Themes are the fundamental and often universal ideas explored in a literary work.

The Consequences of Unrestrained Profit-Seeking

The unrestrained quest for profit, along with the consequences of its pursuit, emerges as one of the story’s many themes. Time Safari, Inc., the story’s time-traveling corporation, does not use time travel for some imaginable higher good, but instead uses it for the business of entertainment and ultimately profit.

This business model, bound to an awareness that a change in the past might change the present, is dangerous, although the company tries to mitigate the risks. They justify what they are doing by claiming that only animals that would have died naturally within two minutes of the hunt will be killed and by establishing precautions meant to keep the business running. This, naturally, ignores other ethical concerns and downplays the likelihood of accidents, which they know will occur: a total of eighteen hunters and guides already have died in the previous year.

Their unrestrained quest for profit also drives the company to corruption, as Travis admits, since they “have to pay big graft to keep our franchise.” They may pay huge sums for insurance and may have agreed to the possibility of government fines, but they nevertheless put the world at risk, exploiting nature and the foolishness of people for the sake of profit. The story is as much a critique of a profit-driven, corrupt society as it is about individual actions and consequences.

Personal and Ethical Responsibility

Bradbury’s narrative highlights the need for individuals to accept and maintain personal and ethical responsibility for their behaviors, especially where risk to others is involved. Eckels, for example, struggles to accept his own ethical responsibilities, failing to focus his attention on the collective good. He is unwilling to accept his own limits, recognize his own incompetencies, and adopt and follow rules designed to protect the group. Travis, who contrasts with Eckels in many ways, is also guilty of ethical failure. Although he is conscious of the company’s corruption, he remains allied to it, thinking first of the damage to its bottom line, not of how history may have changed. He is unwilling to accept personal responsibility for his own role in supporting a dangerous and exploitative enterprise, one certainly doomed to create a disaster one day. Travis may follow a set of rules, but he is less concerned with the ethical questions underlying what he is doing than with the company’s bottom line.

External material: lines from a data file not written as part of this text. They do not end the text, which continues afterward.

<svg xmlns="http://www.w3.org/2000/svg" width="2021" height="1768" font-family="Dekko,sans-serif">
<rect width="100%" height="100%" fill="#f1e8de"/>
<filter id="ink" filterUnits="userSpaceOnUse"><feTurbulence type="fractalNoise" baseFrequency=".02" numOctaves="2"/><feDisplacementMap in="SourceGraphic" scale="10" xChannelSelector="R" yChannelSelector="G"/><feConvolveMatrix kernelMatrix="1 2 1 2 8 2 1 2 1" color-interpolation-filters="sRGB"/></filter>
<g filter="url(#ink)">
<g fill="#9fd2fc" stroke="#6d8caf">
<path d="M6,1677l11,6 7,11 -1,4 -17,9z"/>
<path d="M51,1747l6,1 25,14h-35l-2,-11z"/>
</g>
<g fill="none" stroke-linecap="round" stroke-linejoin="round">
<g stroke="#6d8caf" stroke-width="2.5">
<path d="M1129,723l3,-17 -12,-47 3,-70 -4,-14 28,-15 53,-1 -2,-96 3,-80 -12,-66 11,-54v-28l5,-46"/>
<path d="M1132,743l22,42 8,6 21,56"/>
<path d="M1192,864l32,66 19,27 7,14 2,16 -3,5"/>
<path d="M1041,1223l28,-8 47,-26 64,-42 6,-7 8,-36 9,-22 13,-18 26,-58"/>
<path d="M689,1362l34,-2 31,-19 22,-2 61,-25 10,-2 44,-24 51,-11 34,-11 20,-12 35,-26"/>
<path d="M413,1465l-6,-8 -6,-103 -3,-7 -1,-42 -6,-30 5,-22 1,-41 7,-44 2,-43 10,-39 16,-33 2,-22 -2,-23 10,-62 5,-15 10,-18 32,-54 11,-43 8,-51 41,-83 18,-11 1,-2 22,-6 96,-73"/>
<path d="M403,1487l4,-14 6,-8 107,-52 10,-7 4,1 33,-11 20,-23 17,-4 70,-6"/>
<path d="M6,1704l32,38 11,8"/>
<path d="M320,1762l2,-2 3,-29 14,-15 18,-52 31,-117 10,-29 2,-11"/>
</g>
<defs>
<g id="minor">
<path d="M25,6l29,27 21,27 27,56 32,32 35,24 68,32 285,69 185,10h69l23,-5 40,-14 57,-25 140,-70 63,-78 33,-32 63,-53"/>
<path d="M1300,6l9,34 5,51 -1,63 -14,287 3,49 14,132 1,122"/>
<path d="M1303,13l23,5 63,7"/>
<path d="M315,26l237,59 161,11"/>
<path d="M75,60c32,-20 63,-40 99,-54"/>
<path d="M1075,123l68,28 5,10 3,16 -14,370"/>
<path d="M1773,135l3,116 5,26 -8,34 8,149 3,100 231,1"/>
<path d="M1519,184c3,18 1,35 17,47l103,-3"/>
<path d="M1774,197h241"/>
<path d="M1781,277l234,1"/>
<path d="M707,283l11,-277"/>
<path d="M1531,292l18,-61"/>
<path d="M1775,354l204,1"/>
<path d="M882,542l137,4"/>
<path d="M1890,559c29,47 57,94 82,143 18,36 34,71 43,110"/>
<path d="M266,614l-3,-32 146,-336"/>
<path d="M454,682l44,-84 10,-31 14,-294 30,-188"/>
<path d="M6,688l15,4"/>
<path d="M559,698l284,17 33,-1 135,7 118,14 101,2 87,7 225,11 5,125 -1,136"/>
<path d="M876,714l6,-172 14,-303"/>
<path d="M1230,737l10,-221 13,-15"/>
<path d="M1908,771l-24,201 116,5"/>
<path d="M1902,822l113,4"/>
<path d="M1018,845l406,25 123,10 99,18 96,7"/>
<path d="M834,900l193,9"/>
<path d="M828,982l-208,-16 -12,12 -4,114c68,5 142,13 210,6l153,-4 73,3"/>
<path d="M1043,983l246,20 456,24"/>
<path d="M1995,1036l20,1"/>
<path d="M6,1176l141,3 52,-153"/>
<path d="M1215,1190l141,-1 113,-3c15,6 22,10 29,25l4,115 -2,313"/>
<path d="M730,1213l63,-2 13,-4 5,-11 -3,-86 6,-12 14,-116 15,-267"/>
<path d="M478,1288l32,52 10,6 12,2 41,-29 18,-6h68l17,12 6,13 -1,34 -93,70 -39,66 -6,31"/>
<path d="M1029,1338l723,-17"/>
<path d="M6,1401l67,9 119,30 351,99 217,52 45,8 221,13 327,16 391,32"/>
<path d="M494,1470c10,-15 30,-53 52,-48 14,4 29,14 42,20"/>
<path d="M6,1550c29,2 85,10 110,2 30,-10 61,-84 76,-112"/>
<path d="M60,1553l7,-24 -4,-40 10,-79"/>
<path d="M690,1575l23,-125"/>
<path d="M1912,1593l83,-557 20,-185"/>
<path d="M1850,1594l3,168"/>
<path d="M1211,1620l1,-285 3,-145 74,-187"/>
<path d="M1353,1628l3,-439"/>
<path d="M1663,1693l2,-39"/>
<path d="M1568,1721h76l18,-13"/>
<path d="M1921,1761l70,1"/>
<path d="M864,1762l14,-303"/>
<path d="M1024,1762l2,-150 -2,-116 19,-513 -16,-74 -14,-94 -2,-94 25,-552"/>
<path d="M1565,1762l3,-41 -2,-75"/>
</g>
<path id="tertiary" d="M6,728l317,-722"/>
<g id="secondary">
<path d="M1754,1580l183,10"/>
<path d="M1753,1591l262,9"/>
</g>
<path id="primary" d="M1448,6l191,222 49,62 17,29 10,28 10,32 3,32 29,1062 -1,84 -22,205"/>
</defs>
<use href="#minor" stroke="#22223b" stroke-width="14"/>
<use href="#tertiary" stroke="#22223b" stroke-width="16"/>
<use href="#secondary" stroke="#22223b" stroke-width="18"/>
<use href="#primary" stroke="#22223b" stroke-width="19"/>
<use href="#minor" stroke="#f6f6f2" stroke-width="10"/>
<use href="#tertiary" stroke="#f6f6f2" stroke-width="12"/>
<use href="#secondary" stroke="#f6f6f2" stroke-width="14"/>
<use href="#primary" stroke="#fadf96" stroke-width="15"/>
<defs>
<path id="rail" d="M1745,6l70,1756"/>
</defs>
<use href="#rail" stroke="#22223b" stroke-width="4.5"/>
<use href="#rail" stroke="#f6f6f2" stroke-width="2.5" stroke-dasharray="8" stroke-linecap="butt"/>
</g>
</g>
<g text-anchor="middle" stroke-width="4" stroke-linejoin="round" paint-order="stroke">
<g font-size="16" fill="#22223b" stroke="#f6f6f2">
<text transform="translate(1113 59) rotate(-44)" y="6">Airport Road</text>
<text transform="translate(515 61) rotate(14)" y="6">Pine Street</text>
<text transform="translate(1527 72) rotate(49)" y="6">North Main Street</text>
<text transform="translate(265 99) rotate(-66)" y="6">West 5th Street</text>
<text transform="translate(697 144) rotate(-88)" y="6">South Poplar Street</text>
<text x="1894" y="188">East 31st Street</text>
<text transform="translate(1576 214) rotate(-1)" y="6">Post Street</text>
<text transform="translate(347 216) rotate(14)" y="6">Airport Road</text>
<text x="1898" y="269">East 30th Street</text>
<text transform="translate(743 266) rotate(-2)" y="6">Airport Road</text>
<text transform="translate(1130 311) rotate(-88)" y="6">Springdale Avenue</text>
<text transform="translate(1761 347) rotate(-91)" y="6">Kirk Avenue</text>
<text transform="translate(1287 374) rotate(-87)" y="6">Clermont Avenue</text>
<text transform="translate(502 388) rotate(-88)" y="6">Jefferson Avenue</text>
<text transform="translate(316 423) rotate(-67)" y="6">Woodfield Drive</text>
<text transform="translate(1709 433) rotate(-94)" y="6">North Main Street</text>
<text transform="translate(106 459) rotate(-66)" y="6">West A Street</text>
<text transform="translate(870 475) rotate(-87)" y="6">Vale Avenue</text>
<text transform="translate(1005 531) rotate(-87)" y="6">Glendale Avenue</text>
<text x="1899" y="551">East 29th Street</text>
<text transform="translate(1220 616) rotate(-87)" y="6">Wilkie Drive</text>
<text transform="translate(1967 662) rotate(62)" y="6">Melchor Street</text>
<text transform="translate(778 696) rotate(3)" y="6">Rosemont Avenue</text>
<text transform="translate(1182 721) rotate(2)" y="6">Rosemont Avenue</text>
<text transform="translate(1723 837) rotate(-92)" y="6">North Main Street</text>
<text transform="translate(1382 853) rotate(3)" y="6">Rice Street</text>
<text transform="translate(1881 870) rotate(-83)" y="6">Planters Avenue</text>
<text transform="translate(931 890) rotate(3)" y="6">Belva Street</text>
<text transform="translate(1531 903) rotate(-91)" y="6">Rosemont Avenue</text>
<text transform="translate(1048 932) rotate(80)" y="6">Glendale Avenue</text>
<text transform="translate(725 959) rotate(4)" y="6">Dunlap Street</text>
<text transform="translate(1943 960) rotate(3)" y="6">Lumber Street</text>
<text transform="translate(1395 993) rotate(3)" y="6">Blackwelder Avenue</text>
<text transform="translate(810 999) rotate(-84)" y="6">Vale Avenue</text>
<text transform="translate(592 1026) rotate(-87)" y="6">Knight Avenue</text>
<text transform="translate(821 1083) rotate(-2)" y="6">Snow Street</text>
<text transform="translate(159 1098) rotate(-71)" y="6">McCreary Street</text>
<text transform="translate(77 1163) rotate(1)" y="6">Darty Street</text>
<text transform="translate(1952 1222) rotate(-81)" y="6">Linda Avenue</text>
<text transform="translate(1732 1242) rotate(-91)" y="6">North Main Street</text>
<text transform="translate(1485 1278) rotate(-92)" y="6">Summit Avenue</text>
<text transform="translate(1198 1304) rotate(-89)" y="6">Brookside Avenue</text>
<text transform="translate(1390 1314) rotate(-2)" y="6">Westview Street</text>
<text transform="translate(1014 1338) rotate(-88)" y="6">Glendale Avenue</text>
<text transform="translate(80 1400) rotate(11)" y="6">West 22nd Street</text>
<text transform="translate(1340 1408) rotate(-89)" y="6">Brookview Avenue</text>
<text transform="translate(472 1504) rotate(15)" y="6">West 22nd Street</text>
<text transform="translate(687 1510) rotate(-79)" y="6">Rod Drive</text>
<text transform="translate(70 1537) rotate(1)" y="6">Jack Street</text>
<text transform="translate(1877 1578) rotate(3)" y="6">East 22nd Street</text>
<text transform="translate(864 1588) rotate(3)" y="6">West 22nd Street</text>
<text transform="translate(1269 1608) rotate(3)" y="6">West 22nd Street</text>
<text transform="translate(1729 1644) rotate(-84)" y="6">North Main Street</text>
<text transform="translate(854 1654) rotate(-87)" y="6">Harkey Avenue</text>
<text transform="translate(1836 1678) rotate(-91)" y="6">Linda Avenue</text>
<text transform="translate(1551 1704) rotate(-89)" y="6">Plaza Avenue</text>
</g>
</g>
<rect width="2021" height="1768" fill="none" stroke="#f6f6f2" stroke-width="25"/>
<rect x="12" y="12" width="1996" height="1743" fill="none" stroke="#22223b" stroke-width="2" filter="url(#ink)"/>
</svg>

In the end, the failure of only two characters to take personal and ethical responsibility leads to a world in which the company survives, although its name may now be “Tyme Sefari Inc.,” the apparent murder of the story’s protagonist, and the end of democracy in the United States.

Actions and Consequences

“A Sound of Thunder,” as it explores a science fiction trope about the dangers of visiting the past, focuses on human actions and their results, suggesting that every action should be considered relative to its consequences.

At the beginning of the hunters’ journey, Travis explains in great detail the possible consequences of any deviation from the set path and rules. His description, from mouse to fox to caveman to George Washington, foreshadows the events that unfold at the story’s conclusion, where the disastrous consequences of apparently minor acts are revealed.

Eckels begins his journey as an enthusiastic participant, unaware of the consequences that will result from what he will do. He takes the rules lightly, even seeming to question their use and necessity, and then continues his relatively carefree attitude until he faces the Tyrannosaurus he has come to hunt. There, confronted with the seriousness of the situation, he thoughtlessly breaks a fundamental rule. It is only later, upon realization that he has killed a butterfly, that he begins to comprehend the magnitude of his actions. Eckels has profoundly changed history. Regardless of how remorseful he may be, he has dramatically altered history and can do nothing to remedy the result.